───── Exercise text ─────
A fundamental goal of conventional economics is economic growth. We hear it everywhere, so it seems like it must be a valid universal goal, perhaps seeming as valid as the truth that the sun rises everyday. A common definition of economic growth is “an increase in the production and consumption of goods and services” (      ). Hikes in the Gross Domestic Product are supposed to indicate our well-being. However, isn’t it odd that we are encouraged to participate in a seemingly constant cycle of working to support shopping until we drop? Where is the personal and social quality time in that scenario? After all for many Americans, excess spending and work to pay for the spending costs us less time and money for needed relaxation, play, reflection, personal reading, exercise, family life, improving our neighborhoods and other things that really matter the most.

The costs of economic growth are not just personal they are also social and environmental. Economic growth wrecks our home in the deepest sense of home, namely the Earth, our finite life support. The stress exceeds the Earth’s limits. This fullness of the earth is aptly described as follows:

  1. unsustainably large and growing human populations that exceed the carrying capacity of the earth

  1. high entropy-increasing technologies that deplete the earth of its resources and whose unassimilated wastes poison the air, water, and land

  1. land conversion that destroys habitat, increases soil erosion, and accelerates loss of species diversity (Costanza et al. p. 3).

Another way to understand the fullness of the Earth is to take the Ecological Footprint Quiz at www.myfootprint.org. The quiz focuses on personal consumption. Consequently, the data shows that an American who takes very conscientious measures can still live in excess of the Earth’s limits. Thus, change is not just a matter of personal choice but also a matter of policy.

By now, you might have noticed that conventional economics is the problem, not the solution, to our economic woes economic woes.
───── Given records ─────
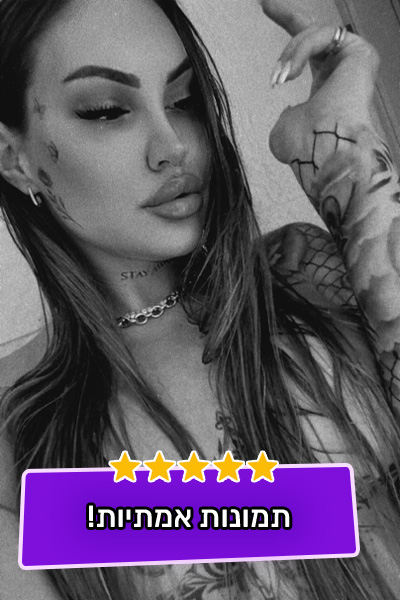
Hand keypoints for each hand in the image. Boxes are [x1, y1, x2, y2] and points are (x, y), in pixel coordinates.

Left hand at [257, 0, 379, 164]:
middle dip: (286, 15)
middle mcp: (341, 69)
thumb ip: (287, 114)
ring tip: (279, 78)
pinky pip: (322, 35)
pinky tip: (291, 73)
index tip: (266, 8)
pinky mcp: (359, 52)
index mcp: (326, 86)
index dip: (288, 32)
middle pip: (313, 30)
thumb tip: (291, 109)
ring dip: (290, 54)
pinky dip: (301, 51)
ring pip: (312, 34)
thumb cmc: (306, 146)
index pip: (307, 52)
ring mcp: (352, 59)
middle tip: (263, 2)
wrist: (323, 151)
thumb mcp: (285, 127)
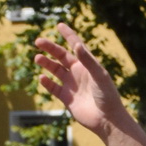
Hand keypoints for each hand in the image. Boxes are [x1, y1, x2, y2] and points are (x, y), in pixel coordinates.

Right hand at [34, 23, 134, 140]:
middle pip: (61, 56)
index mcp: (88, 65)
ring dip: (46, 63)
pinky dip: (46, 82)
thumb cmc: (107, 96)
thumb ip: (88, 61)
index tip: (59, 25)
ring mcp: (72, 85)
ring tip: (38, 58)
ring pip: (55, 70)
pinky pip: (53, 87)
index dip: (68, 35)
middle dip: (50, 48)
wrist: (107, 120)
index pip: (76, 46)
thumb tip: (77, 45)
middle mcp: (79, 73)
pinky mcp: (67, 98)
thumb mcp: (99, 76)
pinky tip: (42, 78)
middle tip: (38, 41)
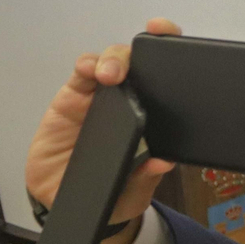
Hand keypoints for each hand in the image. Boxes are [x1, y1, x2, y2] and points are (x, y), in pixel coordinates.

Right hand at [27, 17, 181, 243]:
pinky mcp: (72, 99)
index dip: (174, 58)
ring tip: (111, 74)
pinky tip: (89, 70)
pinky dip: (86, 65)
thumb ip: (147, 175)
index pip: (168, 83)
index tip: (179, 44)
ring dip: (113, 60)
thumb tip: (163, 162)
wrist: (65, 199)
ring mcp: (100, 97)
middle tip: (145, 54)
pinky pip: (80, 75)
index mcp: (153, 118)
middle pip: (139, 63)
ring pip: (109, 62)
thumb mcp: (135, 190)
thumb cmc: (110, 190)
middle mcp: (130, 101)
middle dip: (143, 50)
─────
*What to do*:
According to the text on economic growth, what does the Ecological Footprint Quiz focus on?

*Answer to the problem*:
Personal consumption.